GENIAAL system now running at SYSTEMIC demonstration plant Groot Zevert Vergisting B.V., Beltrum, the Netherlands

Three products from the separation steps in the GENIAAL system, from left to right: solid fraction for direct use or further treatment with the RePeat system, clean dischargeable water, and NK-concentrate to be used as mineral fertiliser

The P-rich solid fraction will be treated with the RePeat P-stripper system through an ‘acid-base’ process. Sulphuric acid is applied to release the phosphate from the solid fraction and a base (magnesium or calcium hydroxide) is added to precipitate the solubilised P. If magnesium hydroxide is used, mainly crystalline struvite (magnesium ammonium phosphate) is formed, in which a part of the nitrogen is also enclosed. If calcium hydroxide is used, an amorphous calcium phosphate is produced which needs to be further dewatered.

Following phosphate recovery from the solid fraction, a P-poor organic material remains, which can potentially be used as a soil conditioner or natural peat replacement for the pot soil industry. Part of the sulphate (added as sulphuric acid) can be recovered as an organic gypsum fertiliser.

Phosphorus (P) poor organic material produced by the RePeat P-stripper system

Since dewatering of calcium phosphate on a large scale is still a problem, GZV will start with the production of struvite (more crystalline) for which the system is designed with specific retention times. The engineering of the RePeat system has been completed and construction of the full-scale installation is expected to finish in June 2019, after which an extensive period of testing and optimisation is foreseen. The installation will convert 50 tonnes of solid fraction into organic soil improver, organic gypsum sludge and struvite per day.

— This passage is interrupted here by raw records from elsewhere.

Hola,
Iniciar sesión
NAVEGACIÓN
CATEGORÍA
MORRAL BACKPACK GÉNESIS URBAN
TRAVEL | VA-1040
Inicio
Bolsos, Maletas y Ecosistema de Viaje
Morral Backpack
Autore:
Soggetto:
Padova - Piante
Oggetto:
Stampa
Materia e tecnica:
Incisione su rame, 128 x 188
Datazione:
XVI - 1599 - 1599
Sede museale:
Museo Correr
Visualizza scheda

The Green Mineral Mining centre contributes to the overall goal of the SYSTEMIC project to demonstrate the technical feasibility of nutrient-recovery technologies and to determine the quality of the end-products. Scientific information on the agronomic performance and environmental quality of biobased fertilisers is key to stimulate the use of these new fertilisers by farmers or industry. Policy-makers also require this kind of information to adapt European or national legislation in order to overcome legal barriers.